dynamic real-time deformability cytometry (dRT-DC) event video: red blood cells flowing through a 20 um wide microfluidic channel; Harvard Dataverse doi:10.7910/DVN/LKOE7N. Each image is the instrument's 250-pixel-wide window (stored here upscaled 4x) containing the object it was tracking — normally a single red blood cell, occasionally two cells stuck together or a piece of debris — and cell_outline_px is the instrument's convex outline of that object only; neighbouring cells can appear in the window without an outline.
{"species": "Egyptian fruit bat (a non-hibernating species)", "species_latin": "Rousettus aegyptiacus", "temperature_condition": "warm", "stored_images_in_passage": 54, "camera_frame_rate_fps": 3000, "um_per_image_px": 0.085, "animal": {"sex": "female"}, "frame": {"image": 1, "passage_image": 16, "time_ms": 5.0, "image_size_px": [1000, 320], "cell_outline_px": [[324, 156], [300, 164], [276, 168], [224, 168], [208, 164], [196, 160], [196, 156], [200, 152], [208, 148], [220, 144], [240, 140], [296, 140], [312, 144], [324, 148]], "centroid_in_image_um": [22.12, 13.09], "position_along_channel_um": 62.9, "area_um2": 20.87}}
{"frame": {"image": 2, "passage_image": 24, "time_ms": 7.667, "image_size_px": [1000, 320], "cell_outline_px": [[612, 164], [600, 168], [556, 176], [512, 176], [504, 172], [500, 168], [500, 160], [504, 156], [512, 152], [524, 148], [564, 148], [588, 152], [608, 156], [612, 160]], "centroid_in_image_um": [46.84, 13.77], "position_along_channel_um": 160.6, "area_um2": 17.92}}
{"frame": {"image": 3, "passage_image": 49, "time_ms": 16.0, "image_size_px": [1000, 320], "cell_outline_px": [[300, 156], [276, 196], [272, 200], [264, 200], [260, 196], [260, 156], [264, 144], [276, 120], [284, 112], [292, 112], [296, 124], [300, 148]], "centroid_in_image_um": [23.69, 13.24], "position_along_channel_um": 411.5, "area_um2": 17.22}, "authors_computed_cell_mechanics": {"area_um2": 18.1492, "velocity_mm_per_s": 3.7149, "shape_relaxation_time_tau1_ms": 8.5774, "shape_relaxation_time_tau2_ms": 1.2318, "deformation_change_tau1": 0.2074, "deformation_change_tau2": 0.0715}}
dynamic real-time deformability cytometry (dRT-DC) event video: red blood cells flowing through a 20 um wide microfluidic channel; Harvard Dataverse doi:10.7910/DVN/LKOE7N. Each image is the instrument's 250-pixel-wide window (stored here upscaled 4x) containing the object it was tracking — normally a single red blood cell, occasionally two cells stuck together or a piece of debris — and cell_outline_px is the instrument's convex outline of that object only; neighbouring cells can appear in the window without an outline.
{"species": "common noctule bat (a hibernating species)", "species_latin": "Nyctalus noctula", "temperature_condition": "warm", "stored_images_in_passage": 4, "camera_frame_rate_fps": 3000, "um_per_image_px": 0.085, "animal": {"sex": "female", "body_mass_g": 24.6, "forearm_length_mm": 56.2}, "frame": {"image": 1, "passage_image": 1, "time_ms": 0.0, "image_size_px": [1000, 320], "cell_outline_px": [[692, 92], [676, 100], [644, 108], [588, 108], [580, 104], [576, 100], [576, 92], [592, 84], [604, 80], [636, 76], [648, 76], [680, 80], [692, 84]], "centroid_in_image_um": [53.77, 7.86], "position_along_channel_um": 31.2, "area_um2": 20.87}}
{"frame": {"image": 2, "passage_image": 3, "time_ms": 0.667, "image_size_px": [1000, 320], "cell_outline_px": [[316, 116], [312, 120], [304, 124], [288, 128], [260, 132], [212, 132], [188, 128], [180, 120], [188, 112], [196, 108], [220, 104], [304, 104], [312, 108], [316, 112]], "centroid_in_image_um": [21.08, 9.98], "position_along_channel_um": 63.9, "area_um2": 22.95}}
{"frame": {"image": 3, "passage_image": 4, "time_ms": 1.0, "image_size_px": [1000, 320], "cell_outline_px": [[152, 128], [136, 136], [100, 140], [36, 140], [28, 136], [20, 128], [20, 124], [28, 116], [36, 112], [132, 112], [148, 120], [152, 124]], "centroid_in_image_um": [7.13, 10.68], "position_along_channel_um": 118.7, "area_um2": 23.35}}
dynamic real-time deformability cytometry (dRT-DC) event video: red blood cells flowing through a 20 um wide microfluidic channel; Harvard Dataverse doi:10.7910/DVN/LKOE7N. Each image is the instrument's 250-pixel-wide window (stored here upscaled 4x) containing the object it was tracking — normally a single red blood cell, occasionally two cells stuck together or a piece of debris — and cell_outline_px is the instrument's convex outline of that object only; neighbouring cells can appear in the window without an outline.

Task requirements: Restate the whole listing exactly, leaving out nothing.

Correct output:
dynamic real-time deformability cytometry (dRT-DC) event video: red blood cells flowing through a 20 um wide microfluidic channel; Harvard Dataverse doi:10.7910/DVN/LKOE7N. Each image is the instrument's 250-pixel-wide window (stored here upscaled 4x) containing the object it was tracking — normally a single red blood cell, occasionally two cells stuck together or a piece of debris — and cell_outline_px is the instrument's convex outline of that object only; neighbouring cells can appear in the window without an outline.
{"species": "Egyptian fruit bat (a non-hibernating species)", "species_latin": "Rousettus aegyptiacus", "temperature_condition": "warm", "stored_images_in_passage": 54, "camera_frame_rate_fps": 3000, "um_per_image_px": 0.085, "animal": {"sex": "female"}, "frame": {"image": 1, "passage_image": 16, "time_ms": 5.0, "image_size_px": [1000, 320], "cell_outline_px": [[324, 156], [300, 164], [276, 168], [224, 168], [208, 164], [196, 160], [196, 156], [200, 152], [208, 148], [220, 144], [240, 140], [296, 140], [312, 144], [324, 148]], "centroid_in_image_um": [22.12, 13.09], "position_along_channel_um": 62.9, "area_um2": 20.87}}
{"frame": {"image": 2, "passage_image": 24, "time_ms": 7.667, "image_size_px": [1000, 320], "cell_outline_px": [[612, 164], [600, 168], [556, 176], [512, 176], [504, 172], [500, 168], [500, 160], [504, 156], [512, 152], [524, 148], [564, 148], [588, 152], [608, 156], [612, 160]], "centroid_in_image_um": [46.84, 13.77], "position_along_channel_um": 160.6, "area_um2": 17.92}}
{"frame": {"image": 3, "passage_image": 49, "time_ms": 16.0, "image_size_px": [1000, 320], "cell_outline_px": [[300, 156], [276, 196], [272, 200], [264, 200], [260, 196], [260, 156], [264, 144], [276, 120], [284, 112], [292, 112], [296, 124], [300, 148]], "centroid_in_image_um": [23.69, 13.24], "position_along_channel_um": 411.5, "area_um2": 17.22}, "authors_computed_cell_mechanics": {"area_um2": 18.1492, "velocity_mm_per_s": 3.7149, "shape_relaxation_time_tau1_ms": 8.5774, "shape_relaxation_time_tau2_ms": 1.2318, "deformation_change_tau1": 0.2074, "deformation_change_tau2": 0.0715}}
dynamic real-time deformability cytometry (dRT-DC) event video: red blood cells flowing through a 20 um wide microfluidic channel; Harvard Dataverse doi:10.7910/DVN/LKOE7N. Each image is the instrument's 250-pixel-wide window (stored here upscaled 4x) containing the object it was tracking — normally a single red blood cell, occasionally two cells stuck together or a piece of debris — and cell_outline_px is the instrument's convex outline of that object only; neighbouring cells can appear in the window without an outline.
{"species": "common noctule bat (a hibernating species)", "species_latin": "Nyctalus noctula", "temperature_condition": "warm", "stored_images_in_passage": 4, "camera_frame_rate_fps": 3000, "um_per_image_px": 0.085, "animal": {"sex": "female", "body_mass_g": 24.6, "forearm_length_mm": 56.2}, "frame": {"image": 1, "passage_image": 1, "time_ms": 0.0, "image_size_px": [1000, 320], "cell_outline_px": [[692, 92], [676, 100], [644, 108], [588, 108], [580, 104], [576, 100], [576, 92], [592, 84], [604, 80], [636, 76], [648, 76], [680, 80], [692, 84]], "centroid_in_image_um": [53.77, 7.86], "position_along_channel_um": 31.2, "area_um2": 20.87}}
{"frame": {"image": 2, "passage_image": 3, "time_ms": 0.667, "image_size_px": [1000, 320], "cell_outline_px": [[316, 116], [312, 120], [304, 124], [288, 128], [260, 132], [212, 132], [188, 128], [180, 120], [188, 112], [196, 108], [220, 104], [304, 104], [312, 108], [316, 112]], "centroid_in_image_um": [21.08, 9.98], "position_along_channel_um": 63.9, "area_um2": 22.95}}
{"frame": {"image": 3, "passage_image": 4, "time_ms": 1.0, "image_size_px": [1000, 320], "cell_outline_px": [[152, 128], [136, 136], [100, 140], [36, 140], [28, 136], [20, 128], [20, 124], [28, 116], [36, 112], [132, 112], [148, 120], [152, 124]], "centroid_in_image_um": [7.13, 10.68], "position_along_channel_um": 118.7, "area_um2": 23.35}}
dynamic real-time deformability cytometry (dRT-DC) event video: red blood cells flowing through a 20 um wide microfluidic channel; Harvard Dataverse doi:10.7910/DVN/LKOE7N. Each image is the instrument's 250-pixel-wide window (stored here upscaled 4x) containing the object it was tracking — normally a single red blood cell, occasionally two cells stuck together or a piece of debris — and cell_outline_px is the instrument's convex outline of that object only; neighbouring cells can appear in the window without an outline.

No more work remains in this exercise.